§ KUTIPAN PILIHAN
________________
Semangat Berbagi di Setia Karya

Saya senang kembali ke tempat itu. Senang bisa berbincang kembali dengan bu Rini. Senang bisa melihat anak-anak di panti asuhan Setia Karya itu terlihat ceria, seolah mereka tak punya beban hidup apapun padahal di mata kita, merekalah segelintir dari anak-anak yang paling menderita di dunia.

Bagaimana tidak menderita kalau mereka nyaris tak mengenal ayah dan ibu kandung mereka? Beberapa di antara mereka bahkan resmi menjadi penghuni panti di saat usia mereka masih dalam hitungan hari! Hubungan gelap yang dilakukan para mahasiswa yang seharusnya menjadi orang tua mereka dijadikan alasan pembenaran untuk meninggalkan mereka di panti itu.

Bu Rini yang menceritakannya kepada saya. Ia adalah salah satu dari 12 anak pendiri panti asuhan Setia Karya. Enam orang dari mereka tinggal di area panti, mengurusi panti yang beranggotakan 65 anak yatim/piatu/ terlantar ini.


Beberapa anak panti sedang bermain "mobil-mobilan"
Kemarin adalah kunjungan saya untuk yang keempat kalinya ke sana. Seorang saudari muslimah di tempat lain menitipkan amanah untuk anak-anak panti kepada saya. Maka meluncurlah saya ke panti yang terletak di jalan Mannurukki itu bersama suami dan dua anak saya: Athifah dan Afyad.

Athifah senang karena ia punya dua teman baru di sana, dua kakak beradik yang ditinggal pergi ayah-ibu mereka. Bukan ditinggal pergi kerja seperti BMI yang meninggalkan anak-anak mereka. Melainkan ditinggal kawin dengan orang lain. Ayah dan ibu mereka bercerai dan masing-masing kemudian memilih menikah lagi dengan orang lain dan “menelantarkan” mereka. Bu Rini pula yang menceritakan tentang kisah pilu dua gadis mungil itu.
________________
§ KUMPULAN DATA

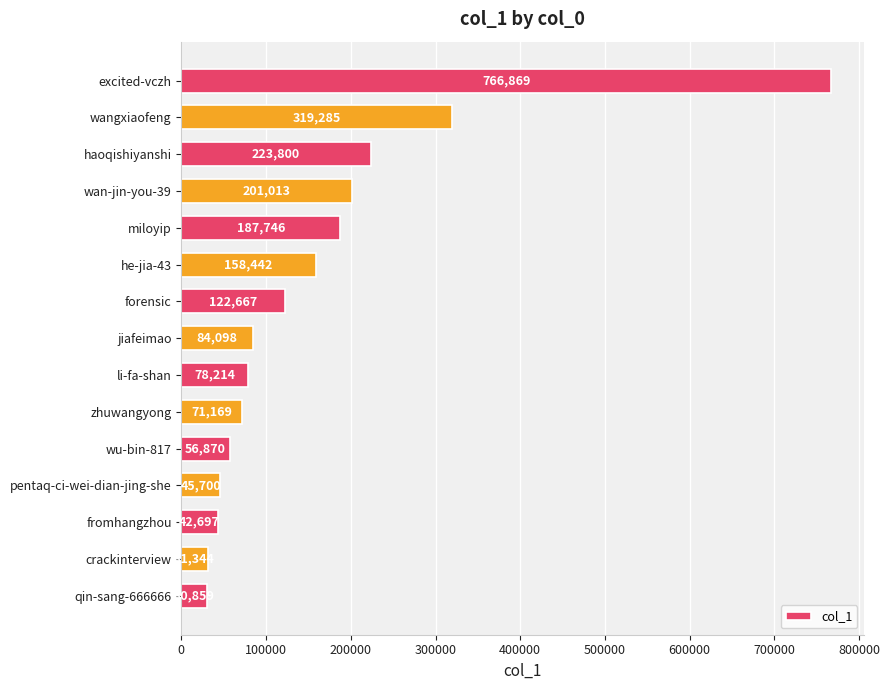

What is the average value?

161385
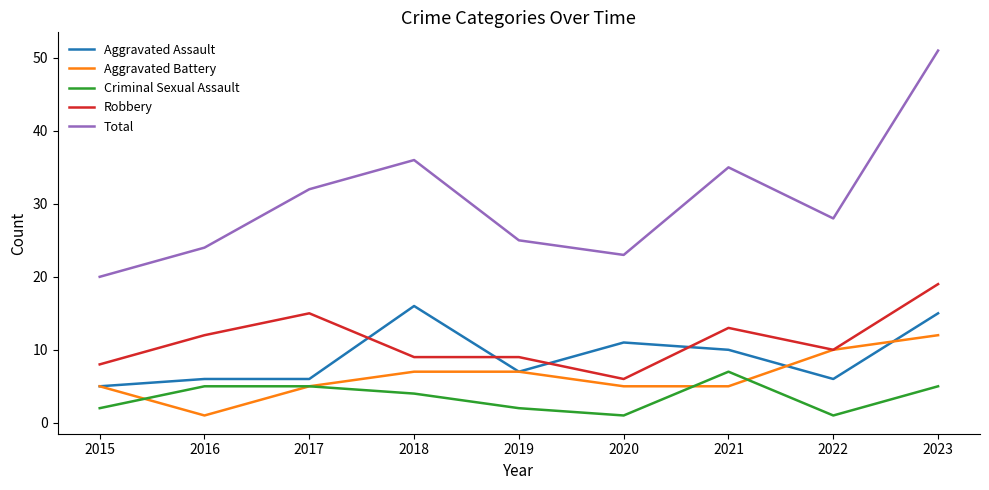

At which label does Robbery reach its minimum?

2020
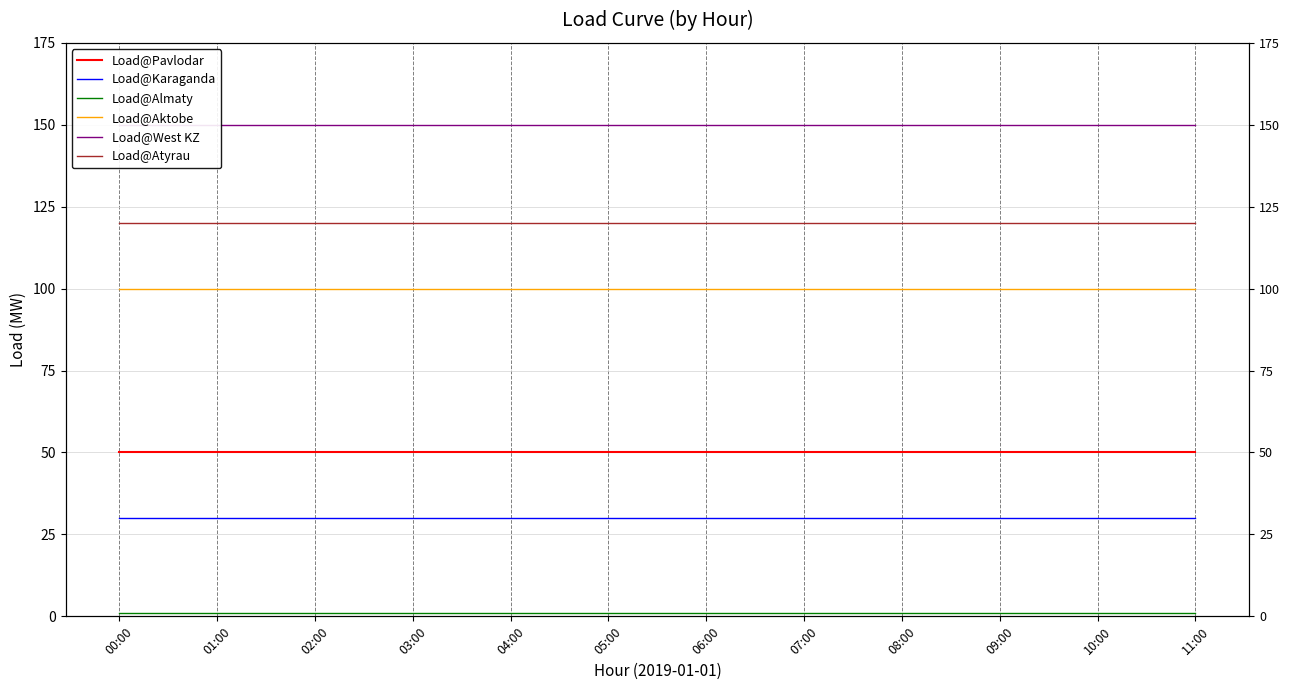

How many series are shown in this chart?

6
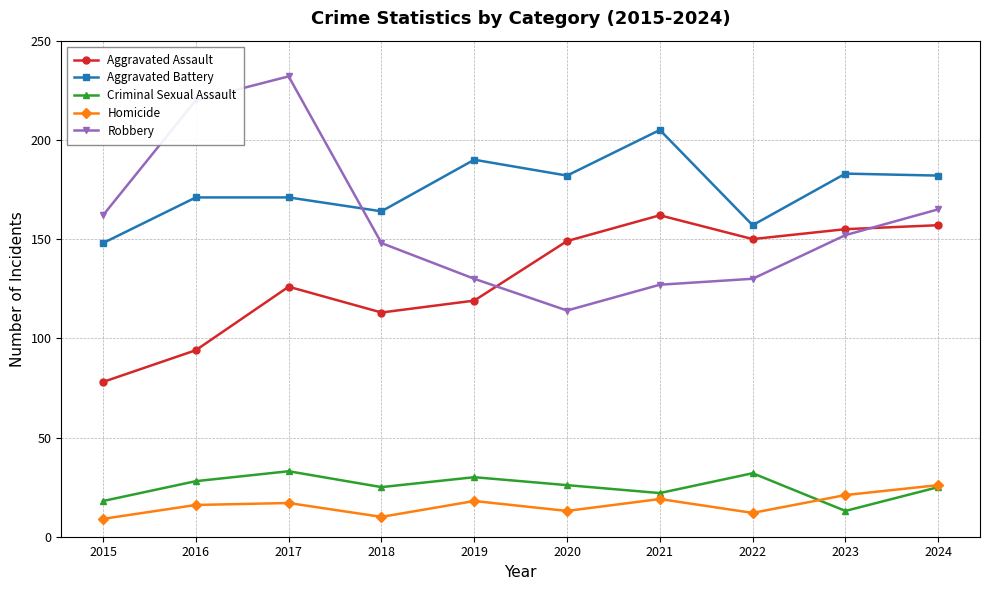

Reading left to right, transcribe all the data shown in this chart.

Aggravated Assault: 78	94	126	113	119	149	162	150	155	157
Aggravated Battery: 148	171	171	164	190	182	205	157	183	182
Criminal Sexual Assault: 18	28	33	25	30	26	22	32	13	25
Homicide: 9	16	17	10	18	13	19	12	21	26
Robbery: 162	220	232	148	130	114	127	130	152	165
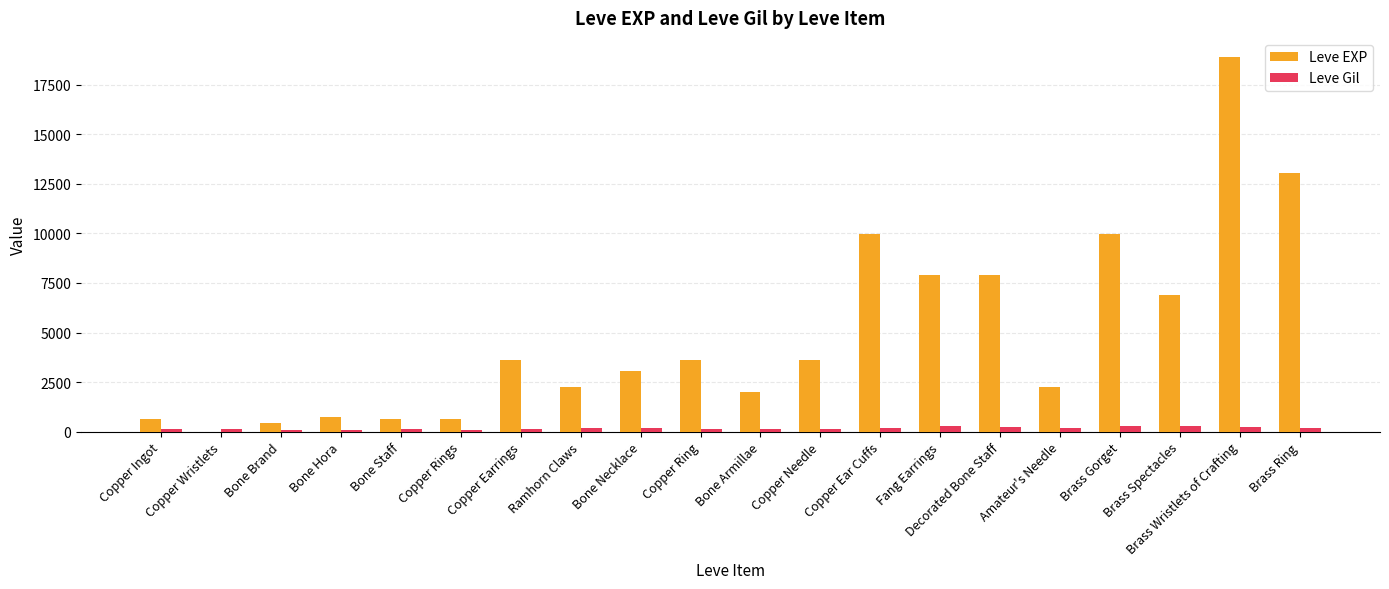

What are all the series names shown in the legend?

Leve EXP, Leve Gil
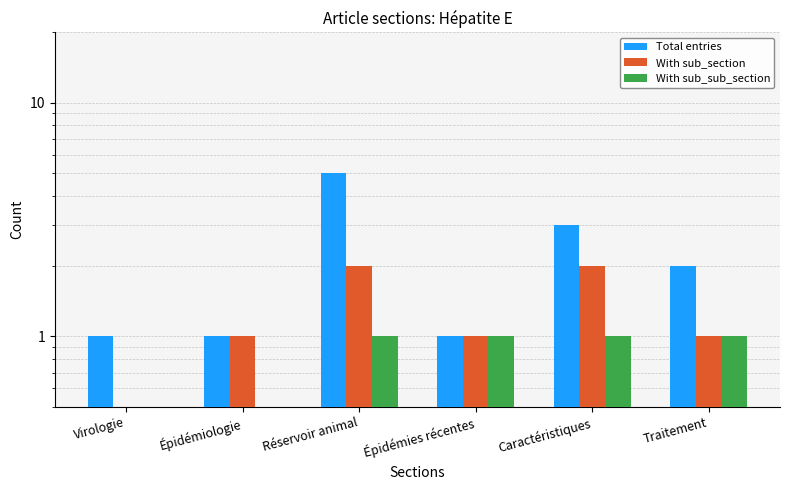

The value of Total entries at Épidémiologie is 1. True or false?

True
________________
§ TUGAS ANDA
Tuliskan lanjutan tulisan tentang kunjungan ke panti asuhan Setia Karya, dimulai sesudah kalimat terakhir yang tercantum.

§ JAWABAN LATIHAN
Saya masih ingat penggalan-penggalan percakapan terakhir kami:

“Anak-anak ini masih ada yang punya orang tua. Bapak-ibunya bercerai lalu kawin lagi. Ada yang meninggalkan anak-anaknya sama tetangga. Tetangganya tidak bisa urus, anak-anaknya dibawa ke sini. Orang tua mereka bukan hanya sekali kawin, bercerai lantas kawin lagi. Ada yang masing –masing sudah tiga – empat kali kawin-cerai,” bu Rini mengisahkan.

Saya melongo.

“Susahnya mengajarkan anak-anak ini tata krama. Biasa bagi mereka duduk mengangkat kaki di atas kursi, menyodorkan tangan kiri lantas berkata, ‘Bu, sini ko.’ Saya pernah naik pete’-pete’ (angkot di Makassar) yang ada musiknya. Seorang anak menaikkan telunjuknya kemudian kepalanya bergoyang-goyang. Waktu saya tanya, ‘Kenapa ko begitu?’ anak itu bilang, ‘Biasa ji yang seperti ini di kampungku, Bu.’ Ck ck ck, bayangkan ki’, Bu, kampungnya itu terpencil di Mamuju sana.”

Saya makin melongo.

Bu Rini dibantu oleh dua orang anak asuhnya
Anak-anak itu sebagian berasal dari sebuah kampung di kabupaten Mamuju. Di kampung itu, kawin-cerai lumrah sekali terjadi. Dan bisa berkali-kali. Banyak orang tua yang tidak pusing bagaimana nasib anak-anak mereka setelah mereka menikah lagi.

Anak-anak itu pun tak pernah diajar mengenal Islam meski di KTP orang tua mereka tertera Islam. Para pengurus panti sering mendapatkan pertanyaan seperti, “Kenapa harus shalat?” atau “Kenapa harus ada Allah?” dari mulut mereka.

“Ada yang orang tuanya datang menjenguk. Ya ampun, Bu, jangankan untuk bilang terima kasih, permisi-permisi saat datang dan saat mau pulang saja tidak. Kalau mau ambil anaknya, langsung saja diambil dan dibawa pulang, tidak bilang apa-apa sama pengurus di sini!” tambah bu Rini.

Waduh. Ternyata ada ya orang-orang yang hidup tanpa tata krama sama sekali?

“Tapi kita usahakan, anak-anak ini diajar tata krama, Bu. Alhamdulillah selama di sini mereka lebih mengerti. Kalau waktunya shalat, anak-anak disuruh shalat. Maghrib, Isya, dan Subuh, mereka harus berjama’ah. Kalau ada yang menolak, ada kakakku yang siap pukul pantatnya. Mereka juga diajar mengaji. Ada pengurus di sini yang ajari. Kalau masih ada waktu, Kami kasih siraman rohani dengan nasihat yang baik,” tutur bu Rini lagi.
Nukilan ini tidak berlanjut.